DOCUMENT TEXT:
We love that end of the island. It seems to me that most folks love either the East End or Seven Mile Beach, but not both. They're very different, as you'll see when you go to visit your friends.


----------



## tim (Mar 29, 2009)

Thanks Rod.  I do appreciate the advice.  I too heard that the snorkeling out front of Morritts is pretty good.  I am a bit worried about my kids, 3 daughters ages 9, 12 and 14, getting pulled out a bit by the current.  They are all very good swimmers and the 2 oldest ones are scuba certified.  I will probably check it out first and decide or just not allow them to go too far.  I have downloaded a lot of info about other snorkel sites so we will just drive to them.  We plan to bring all of our snorkel gear so it should be pretty easy for us to do a little snorkeling.  I also hope to do a couple of shore dives with them and the wife.  We shall see.  

As far as the grocery store, we are renting from McCurleys (I think that is the name as I don't have my file hardy) and they pick us up at the airport and drive us to the resort where the rental car will be waiting.  So, by the time I get to the resort, it will likely be close to 9pm.  I may have to jump in the rental car to drive to the nearest store to buy some stuff for breakfast as I know that the stores are closed on Sunday.  It will all work out (I hope).  Thanks.  Tim


----------



## jgirvine (Mar 29, 2009)

If you let McCurley's know, they will usually make a 10 minute stop at the grocery store.  Send BA an email or call her and check.  
G


----------



## Janette (Mar 29, 2009)

WHAT NEEDS TO BE DONE: Repeat the stretch of the forum thread about snorkeling and grocery shopping from "We love that" through "visit your friends.", copying the words exactly as they appear.

DATASET EXCERPT:

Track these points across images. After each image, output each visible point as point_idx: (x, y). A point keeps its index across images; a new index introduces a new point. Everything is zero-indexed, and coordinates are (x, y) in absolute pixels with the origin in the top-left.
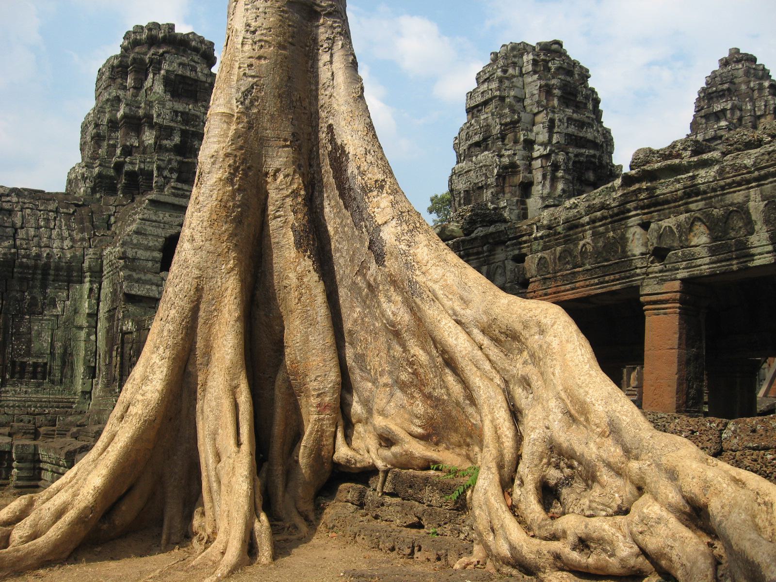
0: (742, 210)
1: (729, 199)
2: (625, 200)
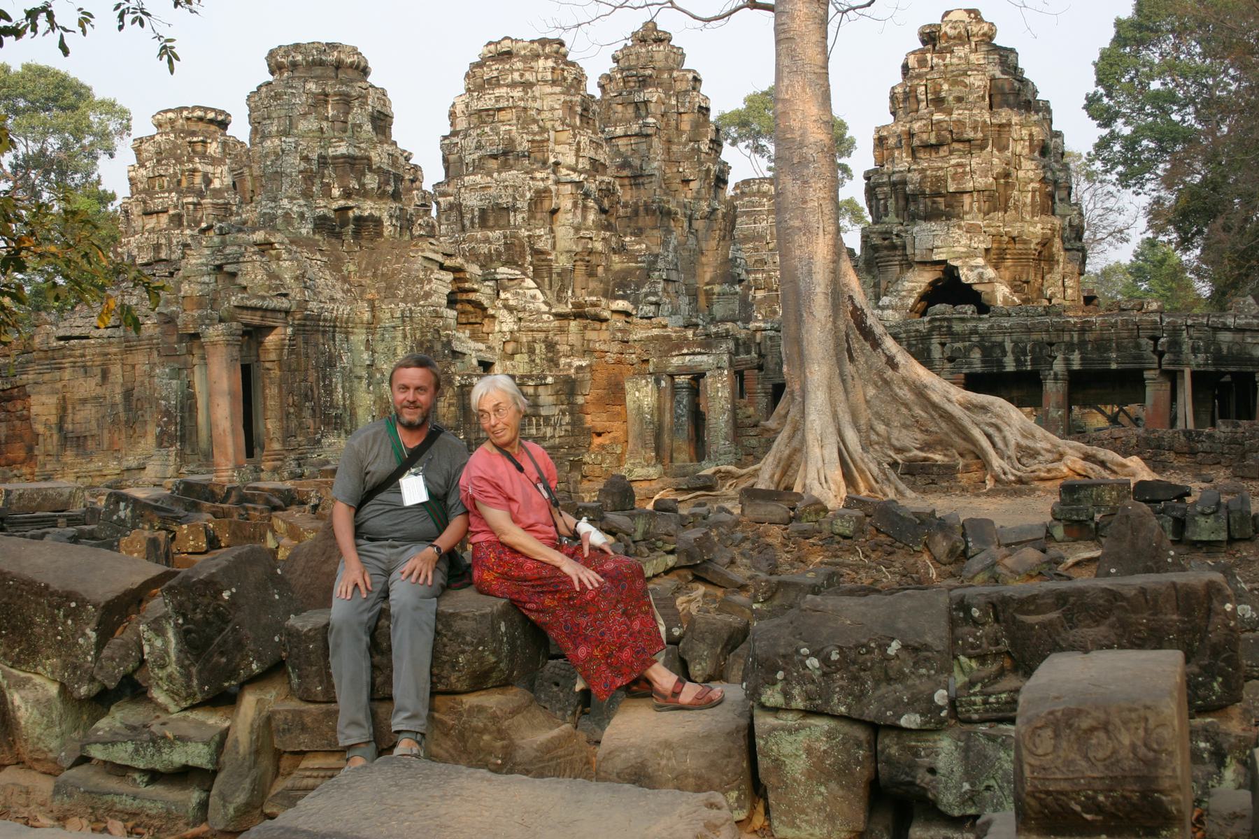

COMPLETED EXERCISE:
We love that end of the island. It seems to me that most folks love either the East End or Seven Mile Beach, but not both. They're very different, as you'll see when you go to visit your friends.